The Airport Photographs of Garry Winogrand
Edited by Alex Harris and Lee Friedlander Published by DAP, 2004
If Garry Winogrand photographed everything, all the time, as he is famous for having done, his pictures of airports convey, despite their dated hair styles and clothing, the many still very familiar sights and spaces and sensations attached to air travel. Arriving at an airport, checking baggage, watching other travelers amble, walk, and sometimes rush by, luggage trailing and flailing and neatly rolling along, passengers waiting forever on those long rows of attached seats, friends and relatives greeting each other and saying goodbye: everything that happened and stills happens in these vast public spaces.
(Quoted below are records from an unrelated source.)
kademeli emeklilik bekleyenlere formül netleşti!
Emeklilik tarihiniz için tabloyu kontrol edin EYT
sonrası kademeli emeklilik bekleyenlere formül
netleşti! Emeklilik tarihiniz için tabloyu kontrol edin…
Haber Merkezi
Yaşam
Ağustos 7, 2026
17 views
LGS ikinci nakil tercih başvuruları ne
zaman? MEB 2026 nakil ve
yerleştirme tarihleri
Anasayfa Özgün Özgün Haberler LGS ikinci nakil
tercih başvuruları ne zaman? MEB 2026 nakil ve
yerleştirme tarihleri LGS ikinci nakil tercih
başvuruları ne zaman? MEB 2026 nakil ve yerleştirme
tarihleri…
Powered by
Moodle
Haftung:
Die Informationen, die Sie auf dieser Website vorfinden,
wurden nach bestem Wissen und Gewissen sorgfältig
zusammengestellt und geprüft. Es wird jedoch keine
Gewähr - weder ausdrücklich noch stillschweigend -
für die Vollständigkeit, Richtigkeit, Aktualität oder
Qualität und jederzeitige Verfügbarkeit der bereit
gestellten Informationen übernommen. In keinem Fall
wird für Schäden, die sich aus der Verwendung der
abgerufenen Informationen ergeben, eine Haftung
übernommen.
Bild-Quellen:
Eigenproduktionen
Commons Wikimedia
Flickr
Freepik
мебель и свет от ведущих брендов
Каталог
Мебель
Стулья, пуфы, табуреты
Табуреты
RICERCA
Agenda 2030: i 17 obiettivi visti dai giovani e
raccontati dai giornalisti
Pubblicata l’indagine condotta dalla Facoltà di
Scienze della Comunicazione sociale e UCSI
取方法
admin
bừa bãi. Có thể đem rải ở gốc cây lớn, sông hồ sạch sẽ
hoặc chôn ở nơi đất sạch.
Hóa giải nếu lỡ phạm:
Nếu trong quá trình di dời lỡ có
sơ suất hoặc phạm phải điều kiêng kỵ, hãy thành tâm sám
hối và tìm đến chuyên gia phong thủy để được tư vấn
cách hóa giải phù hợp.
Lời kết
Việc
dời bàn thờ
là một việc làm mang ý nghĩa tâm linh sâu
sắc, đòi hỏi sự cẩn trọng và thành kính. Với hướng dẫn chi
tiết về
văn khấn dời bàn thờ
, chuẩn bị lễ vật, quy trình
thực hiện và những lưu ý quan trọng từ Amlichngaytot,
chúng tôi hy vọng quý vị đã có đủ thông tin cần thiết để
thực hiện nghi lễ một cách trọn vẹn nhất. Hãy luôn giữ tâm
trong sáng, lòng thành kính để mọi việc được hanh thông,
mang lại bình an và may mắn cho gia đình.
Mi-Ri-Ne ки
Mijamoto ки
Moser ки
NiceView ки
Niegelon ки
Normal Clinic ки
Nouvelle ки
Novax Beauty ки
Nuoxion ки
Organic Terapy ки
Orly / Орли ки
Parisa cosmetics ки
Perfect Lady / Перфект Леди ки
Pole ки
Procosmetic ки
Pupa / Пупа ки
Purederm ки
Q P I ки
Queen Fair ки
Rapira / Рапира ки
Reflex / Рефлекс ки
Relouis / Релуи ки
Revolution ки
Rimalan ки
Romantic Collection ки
Winogrand’s airport photographs were taken over a period of 25 years, with the first frame shot around 1958 and the last in 1983, just months before his death. In Winogrand’s archive at the Center for Creative Photography at the University of Arizona in Tucson, there are hundreds of contact sheets containing airport images, and over 1,100 prints of airplanes and airports that Winogrand made during his lifetime. Edited by Alex Harris, one of the first to publish selections from this body of work, in DoubleTake magazine in 1996, and longtime friend and colleague Lee Friedlander, The Airport Pictures of Garry Winogrand assembles 86 of the photographer’s most compelling, never-before published images of travelers, flight attendants, airport waiting rooms, airplanes on runways, and all the people and places in between.
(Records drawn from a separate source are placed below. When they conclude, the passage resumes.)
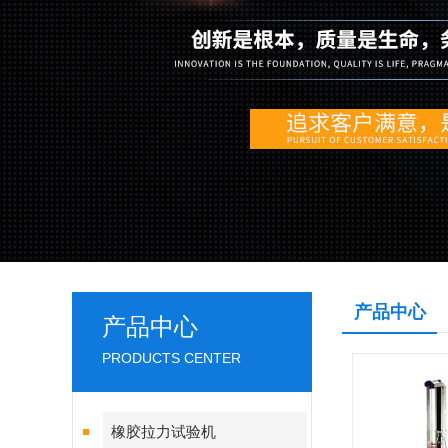
产品中心
产品中心
PRODUCTS CENTER
橡胶拉力试验机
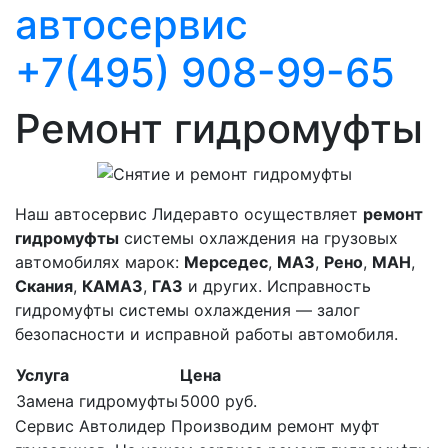
автосервис
+7(495) 908-99-65
Ремонт гидромуфты
Наш автосервис Лидеравто осуществляет
ремонт
гидромуфты
системы охлаждения на грузовых
автомобилях марок:
Мерседес
,
МАЗ
,
Рено
,
МАН
,
Скания
,
КАМАЗ
,
ГАЗ
и других. Исправность
гидромуфты системы охлаждения — залог
безопасности и исправной работы автомобиля.
Услуга
Цена
Замена гидромуфты
5000 руб.
Сервис Автолидер Производим ремонт муфт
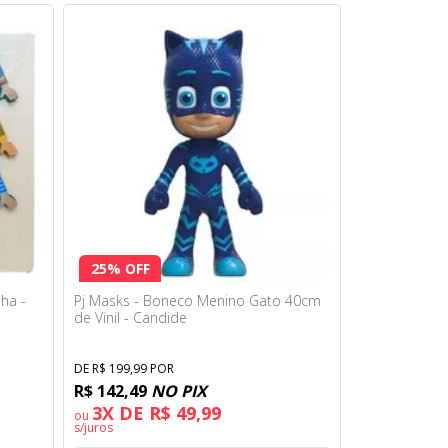
25% OFF
ha -
Pj Masks - Boneco Menino Gato 40cm
de Vinil - Candide
DE R$ 199,99 POR
R$ 142,49
NO PIX
3X DE R$ 49,99
ou
s/juros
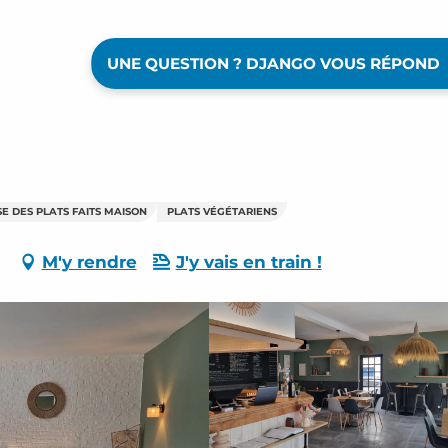
UNE QUESTION ? DJANGO VOUS RÉPOND
E DES PLATS FAITS MAISON
PLATS VÉGÉTARIENS
M'y rendre
J'y vais en train !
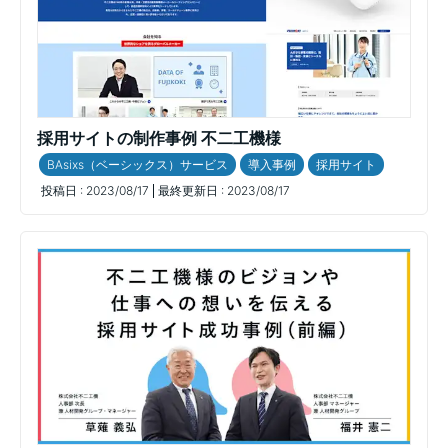
採用サイトの制作事例 不二工機様
BAsixs（ベーシックス）サービス
導入事例
採用サイト
投稿日 :
2023/08/17
最終更新日 :
2023/08/17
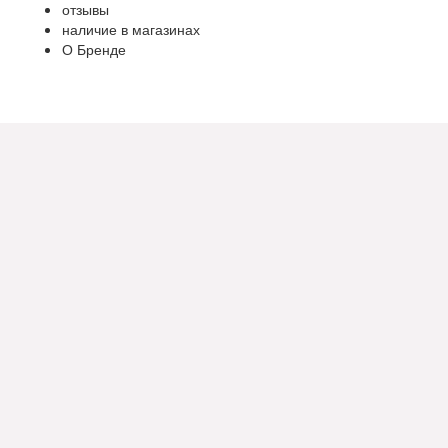
отзывы
наличие в магазинах
О Бренде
“Looking at Garry Winogrand’s photographs of airports, I am reminded of one of the early episodes of Star Trek. Captain Kirk thinks he has beamed down to an alien world. He wanders up to the first person he sees and says, ” You! What Planet is this?” And he is informed that he’s on Earth and realizes he has traveled back in time. Though Kirk wants to warn those innocents of what is to come, if he tells them he will have altered history and may lose his chance of returning to the future. Those of us looking at at the travelers in Winogrand’s airport photographs cannot offer a warning. Nor can we erase our memories of their future and our own past. We will see much of ourselves in the earthlings of this period. We will find pleasure in their company, even if that pleasure is bittersweet.”
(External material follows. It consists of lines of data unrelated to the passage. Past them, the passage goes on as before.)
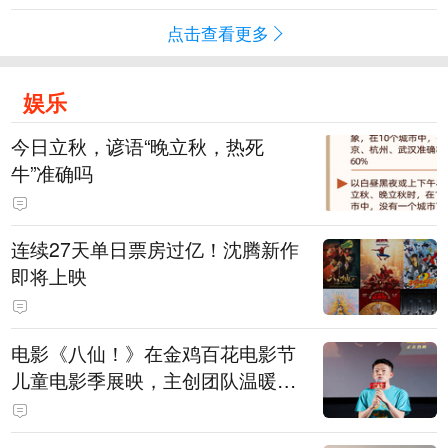
点击查看更多
娱乐
今日立秋，谚语“晚立秋，热死
牛”准确吗
连续27天单日票房过亿！沈腾新作
即将上映
电影《八仙！》在金鸡百花电影节
儿童电影季展映，主创团队温暖寄
语小观众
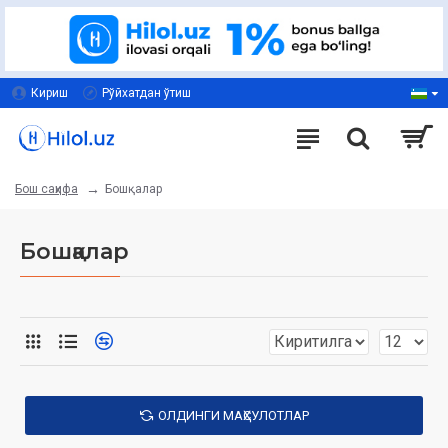
Кириш
Рўйхатдан ўтиш
Бошқалар
Бош саҳифа
Бошқалар
ОЛДИНГИ МАҲСУЛОТЛАР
— Alex Harris, from the preface“Winogrand was acutely sensitive to glances, gestures, and body language, and especially to the implicit eroticism of the camera’s gaze. His inability to resist taking pleasure in the sights of the world–his compulsive yen to capture on film nearly everything he saw–is, in the end, what makes his images irresistible.”
—Andy Grundberg“To this viewer [Winogrand] seems, in fact, the central photographer of his generation.”
—John Szarkowski“For Garry, airplanes, like bridges and tunnels, brought on a cold sweat. Probably he started photogrpahing seriously at airports because he had made a few good pictures at times and had recognized the airport as a way to assuage his own anxiety about the coming plane trip. He would arrive at the airport very early so as to have time to watch and then get lost in his work. What was reaped was the rich bounty held between these book covers.”